● **Set task**
Render every line of the material below as a JSON list of strings, with one string per line and blank lines left out.

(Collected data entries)
==*==
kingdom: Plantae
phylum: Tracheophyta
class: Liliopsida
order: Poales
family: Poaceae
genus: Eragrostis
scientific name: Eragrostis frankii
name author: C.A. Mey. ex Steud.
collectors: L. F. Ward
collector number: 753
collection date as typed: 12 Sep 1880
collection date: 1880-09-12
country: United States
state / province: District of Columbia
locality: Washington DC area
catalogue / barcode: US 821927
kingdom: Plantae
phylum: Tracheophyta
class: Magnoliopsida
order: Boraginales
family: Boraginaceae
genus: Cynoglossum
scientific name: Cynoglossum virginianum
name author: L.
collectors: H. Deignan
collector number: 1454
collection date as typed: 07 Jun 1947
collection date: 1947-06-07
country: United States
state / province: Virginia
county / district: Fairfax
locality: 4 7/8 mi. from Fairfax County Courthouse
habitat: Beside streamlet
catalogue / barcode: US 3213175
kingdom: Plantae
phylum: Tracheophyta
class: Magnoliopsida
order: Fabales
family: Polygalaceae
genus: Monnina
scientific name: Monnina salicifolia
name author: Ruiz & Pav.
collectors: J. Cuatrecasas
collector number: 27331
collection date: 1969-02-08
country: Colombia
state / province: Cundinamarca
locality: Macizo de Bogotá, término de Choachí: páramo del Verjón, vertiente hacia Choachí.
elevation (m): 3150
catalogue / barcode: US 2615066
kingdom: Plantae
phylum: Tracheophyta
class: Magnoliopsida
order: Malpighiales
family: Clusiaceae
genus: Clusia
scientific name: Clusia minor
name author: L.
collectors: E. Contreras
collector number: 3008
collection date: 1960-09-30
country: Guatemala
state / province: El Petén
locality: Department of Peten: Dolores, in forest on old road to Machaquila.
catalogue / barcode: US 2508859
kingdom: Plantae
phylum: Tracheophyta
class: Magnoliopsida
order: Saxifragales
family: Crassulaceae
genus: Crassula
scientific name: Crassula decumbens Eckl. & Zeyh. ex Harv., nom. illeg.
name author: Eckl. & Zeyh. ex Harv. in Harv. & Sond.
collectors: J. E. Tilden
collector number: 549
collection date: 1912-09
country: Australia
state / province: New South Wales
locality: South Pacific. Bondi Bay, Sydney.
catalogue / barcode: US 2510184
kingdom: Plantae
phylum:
==*==
● **Solved problem**
[
  "kingdom: Plantae",
  "phylum: Tracheophyta",
  "class: Liliopsida",
  "order: Poales",
  "family: Poaceae",
  "genus: Eragrostis",
  "scientific name: Eragrostis frankii",
  "name author: C.A. Mey. ex Steud.",
  "collectors: L. F. Ward",
  "collector number: 753",
  "collection date as typed: 12 Sep 1880",
  "collection date: 1880-09-12",
  "country: United States",
  "state / province: District of Columbia",
  "locality: Washington DC area",
  "catalogue / barcode: US 821927",
  "kingdom: Plantae",
  "phylum: Tracheophyta",
  "class: Magnoliopsida",
  "order: Boraginales",
  "family: Boraginaceae",
  "genus: Cynoglossum",
  "scientific name: Cynoglossum virginianum",
  "name author: L.",
  "collectors: H. Deignan",
  "collector number: 1454",
  "collection date as typed: 07 Jun 1947",
  "collection date: 1947-06-07",
  "country: United States",
  "state / province: Virginia",
  "county / district: Fairfax",
  "locality: 4 7/8 mi. from Fairfax County Courthouse",
  "habitat: Beside streamlet",
  "catalogue / barcode: US 3213175",
  "kingdom: Plantae",
  "phylum: Tracheophyta",
  "class: Magnoliopsida",
  "order: Fabales",
  "family: Polygalaceae",
  "genus: Monnina",
  "scientific name: Monnina salicifolia",
  "name author: Ruiz & Pav.",
  "collectors: J. Cuatrecasas",
  "collector number: 27331",
  "collection date: 1969-02-08",
  "country: Colombia",
  "state / province: Cundinamarca",
  "locality: Macizo de Bogotá, término de Choachí: páramo del Verjón, vertiente hacia Choachí.",
  "elevation (m): 3150",
  "catalogue / barcode: US 2615066",
  "kingdom: Plantae",
  "phylum: Tracheophyta",
  "class: Magnoliopsida",
  "order: Malpighiales",
  "family: Clusiaceae",
  "genus: Clusia",
  "scientific name: Clusia minor",
  "name author: L.",
  "collectors: E. Contreras",
  "collector number: 3008",
  "collection date: 1960-09-30",
  "country: Guatemala",
  "state / province: El Petén",
  "locality: Department of Peten: Dolores, in forest on old road to Machaquila.",
  "catalogue / barcode: US 2508859",
  "kingdom: Plantae",
  "phylum: Tracheophyta",
  "class: Magnoliopsida",
  "order: Saxifragales",
  "family: Crassulaceae",
  "genus: Crassula",
  "scientific name: Crassula decumbens Eckl. & Zeyh. ex Harv., nom. illeg.",
  "name author: Eckl. & Zeyh. ex Harv. in Harv. & Sond.",
  "collectors: J. E. Tilden",
  "collector number: 549",
  "collection date: 1912-09",
  "country: Australia",
  "state / province: New South Wales",
  "locality: South Pacific. Bondi Bay, Sydney.",
  "catalogue / barcode: US 2510184",
  "kingdom: Plantae",
  "phylum:"
]